Once the paperwork was done, she opened up a standing curtain that separated her prenatal bed.  I stood there and wanted to ask her “Degodé?” Which means take off your underwear in their local language; something I told each women as they were standing next to the bed.  She laid me down and peeked under my lower eyelid to see if I was anemic.  She told the nurse her findings.  Before the appointment, I had been a little terrified of a cervical exam.  I have only had one done once in my life.  What terrified me more than my privacy being invaded was whether her speculum would be like the old metal speculum used in our clinic that was rubbed down with alcohol before each use.  I prayed to God it wasn’t.  I was so preoccupied wondering what she was doing behind my big blue skirt that went to my knees that I couldn’t see or pay attention to whether the speculum was new and sterilized.  I just prayed to God it was.  Thankfully, after the exam, I heard her throw it in the trash.  Fewf.  They are disposable.  

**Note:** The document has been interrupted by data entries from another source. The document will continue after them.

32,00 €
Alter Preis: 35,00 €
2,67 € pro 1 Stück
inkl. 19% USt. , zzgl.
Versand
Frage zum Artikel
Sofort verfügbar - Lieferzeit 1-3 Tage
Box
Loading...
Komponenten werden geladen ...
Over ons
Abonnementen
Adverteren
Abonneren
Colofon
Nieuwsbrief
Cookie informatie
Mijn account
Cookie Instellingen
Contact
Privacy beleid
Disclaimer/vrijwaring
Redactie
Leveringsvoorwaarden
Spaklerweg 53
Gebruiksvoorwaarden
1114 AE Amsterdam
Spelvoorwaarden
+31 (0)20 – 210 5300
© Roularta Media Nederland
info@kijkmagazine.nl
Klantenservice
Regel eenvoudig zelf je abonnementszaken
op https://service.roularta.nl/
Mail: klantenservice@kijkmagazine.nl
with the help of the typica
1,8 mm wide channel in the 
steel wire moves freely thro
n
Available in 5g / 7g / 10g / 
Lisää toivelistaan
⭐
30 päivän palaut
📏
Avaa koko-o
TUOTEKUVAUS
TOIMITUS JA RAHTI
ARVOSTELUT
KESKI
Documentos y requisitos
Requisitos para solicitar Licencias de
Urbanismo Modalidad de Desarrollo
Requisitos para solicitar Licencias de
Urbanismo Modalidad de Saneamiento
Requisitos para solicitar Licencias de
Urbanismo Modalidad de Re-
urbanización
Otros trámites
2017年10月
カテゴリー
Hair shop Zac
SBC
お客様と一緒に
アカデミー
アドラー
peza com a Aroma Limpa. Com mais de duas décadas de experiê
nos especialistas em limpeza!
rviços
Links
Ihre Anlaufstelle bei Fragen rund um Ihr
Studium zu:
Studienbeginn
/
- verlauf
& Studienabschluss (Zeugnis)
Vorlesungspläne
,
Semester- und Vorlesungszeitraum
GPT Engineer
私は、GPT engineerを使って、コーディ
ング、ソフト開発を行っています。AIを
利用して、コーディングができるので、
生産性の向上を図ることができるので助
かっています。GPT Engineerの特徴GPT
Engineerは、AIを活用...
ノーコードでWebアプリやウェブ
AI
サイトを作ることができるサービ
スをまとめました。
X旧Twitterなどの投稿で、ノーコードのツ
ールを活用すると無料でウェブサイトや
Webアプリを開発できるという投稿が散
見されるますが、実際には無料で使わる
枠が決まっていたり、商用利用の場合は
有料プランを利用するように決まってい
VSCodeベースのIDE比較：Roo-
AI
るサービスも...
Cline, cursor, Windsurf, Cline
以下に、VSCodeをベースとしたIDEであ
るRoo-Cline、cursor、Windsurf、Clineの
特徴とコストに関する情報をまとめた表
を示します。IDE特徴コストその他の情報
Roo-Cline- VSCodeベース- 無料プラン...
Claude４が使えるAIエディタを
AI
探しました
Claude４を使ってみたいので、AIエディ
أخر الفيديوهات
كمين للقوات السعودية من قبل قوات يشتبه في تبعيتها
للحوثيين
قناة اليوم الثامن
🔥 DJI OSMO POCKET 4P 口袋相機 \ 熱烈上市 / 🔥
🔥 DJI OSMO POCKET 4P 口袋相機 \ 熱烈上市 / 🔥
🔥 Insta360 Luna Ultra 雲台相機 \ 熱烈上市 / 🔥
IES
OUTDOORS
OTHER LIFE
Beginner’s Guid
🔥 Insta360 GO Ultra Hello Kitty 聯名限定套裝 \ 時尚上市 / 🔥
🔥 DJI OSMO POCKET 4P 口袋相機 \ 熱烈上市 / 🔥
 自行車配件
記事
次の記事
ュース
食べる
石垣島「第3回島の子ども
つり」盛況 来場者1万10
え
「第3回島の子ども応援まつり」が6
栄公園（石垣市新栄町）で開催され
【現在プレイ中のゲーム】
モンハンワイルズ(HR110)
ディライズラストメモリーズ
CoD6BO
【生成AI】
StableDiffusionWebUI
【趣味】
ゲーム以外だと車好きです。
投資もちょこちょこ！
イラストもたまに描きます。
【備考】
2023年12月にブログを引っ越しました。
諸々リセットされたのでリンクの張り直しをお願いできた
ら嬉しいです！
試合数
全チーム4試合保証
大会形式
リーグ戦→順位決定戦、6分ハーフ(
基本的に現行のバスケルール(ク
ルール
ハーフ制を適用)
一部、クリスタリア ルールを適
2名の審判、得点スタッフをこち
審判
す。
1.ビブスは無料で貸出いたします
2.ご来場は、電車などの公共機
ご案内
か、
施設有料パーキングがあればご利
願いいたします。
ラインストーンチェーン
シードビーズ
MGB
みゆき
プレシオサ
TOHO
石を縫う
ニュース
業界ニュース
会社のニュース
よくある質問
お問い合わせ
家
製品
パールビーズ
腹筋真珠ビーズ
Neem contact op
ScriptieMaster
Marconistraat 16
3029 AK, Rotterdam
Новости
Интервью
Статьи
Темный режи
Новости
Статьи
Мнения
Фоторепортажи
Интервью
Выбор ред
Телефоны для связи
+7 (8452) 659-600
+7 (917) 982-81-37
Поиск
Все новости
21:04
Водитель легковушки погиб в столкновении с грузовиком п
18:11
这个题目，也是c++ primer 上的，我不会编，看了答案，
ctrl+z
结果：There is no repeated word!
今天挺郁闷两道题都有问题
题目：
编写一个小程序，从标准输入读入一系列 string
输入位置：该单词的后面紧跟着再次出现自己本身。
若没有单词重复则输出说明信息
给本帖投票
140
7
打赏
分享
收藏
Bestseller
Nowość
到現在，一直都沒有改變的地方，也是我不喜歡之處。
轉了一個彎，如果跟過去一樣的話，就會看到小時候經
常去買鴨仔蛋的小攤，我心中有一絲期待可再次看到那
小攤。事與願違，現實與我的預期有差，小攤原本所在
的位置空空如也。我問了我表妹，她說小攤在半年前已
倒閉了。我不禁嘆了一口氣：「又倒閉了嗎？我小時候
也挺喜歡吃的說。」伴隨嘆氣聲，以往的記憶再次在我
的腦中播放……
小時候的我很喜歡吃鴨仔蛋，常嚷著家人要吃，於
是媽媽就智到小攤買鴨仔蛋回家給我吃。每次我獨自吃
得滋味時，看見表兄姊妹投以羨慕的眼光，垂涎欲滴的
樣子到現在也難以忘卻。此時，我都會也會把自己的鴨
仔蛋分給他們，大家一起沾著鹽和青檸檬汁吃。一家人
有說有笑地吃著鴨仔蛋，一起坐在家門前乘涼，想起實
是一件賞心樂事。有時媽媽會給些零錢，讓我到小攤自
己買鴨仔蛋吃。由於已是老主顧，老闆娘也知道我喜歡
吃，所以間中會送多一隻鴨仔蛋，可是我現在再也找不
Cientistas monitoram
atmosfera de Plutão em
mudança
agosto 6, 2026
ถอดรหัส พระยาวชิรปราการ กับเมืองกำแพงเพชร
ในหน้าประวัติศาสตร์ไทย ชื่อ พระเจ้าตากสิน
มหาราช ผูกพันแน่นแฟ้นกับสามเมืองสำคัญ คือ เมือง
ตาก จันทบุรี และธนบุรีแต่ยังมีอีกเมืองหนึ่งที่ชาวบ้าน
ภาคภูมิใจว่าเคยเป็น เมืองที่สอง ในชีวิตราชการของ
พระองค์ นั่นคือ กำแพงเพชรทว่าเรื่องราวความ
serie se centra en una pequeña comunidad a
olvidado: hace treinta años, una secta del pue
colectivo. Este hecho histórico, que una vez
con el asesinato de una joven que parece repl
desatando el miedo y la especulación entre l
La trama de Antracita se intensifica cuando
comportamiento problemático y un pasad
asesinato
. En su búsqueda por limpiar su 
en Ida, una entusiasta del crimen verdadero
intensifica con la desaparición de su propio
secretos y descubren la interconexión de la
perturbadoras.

We chatted about how I was doing and feeling and carried on to the ultrasound room.  As the doctor rolled her jelled ultrasound wand across my belly, she quickly paused, smiled a bright smile, turned the screen to us and said, “They look great!”.  The look on her face said it all.  Her joy in my health and the babies health touched my heart.  Maybe it wouldn’t be so bad to be seen by a doctor in Togo.  As we left the clinic that day, I began to think; maybe it wouldn’t be so bad to deliver these babies with this wonderful doctor I had just happened to come across.  Then I remembered I wanted them at home, not in a hospital.  

As strange as it was to be on the opposite side of the desk, the opposite side of the bed and the opposite side of the gloves, I felt safe and comfortable in the care of this doctor.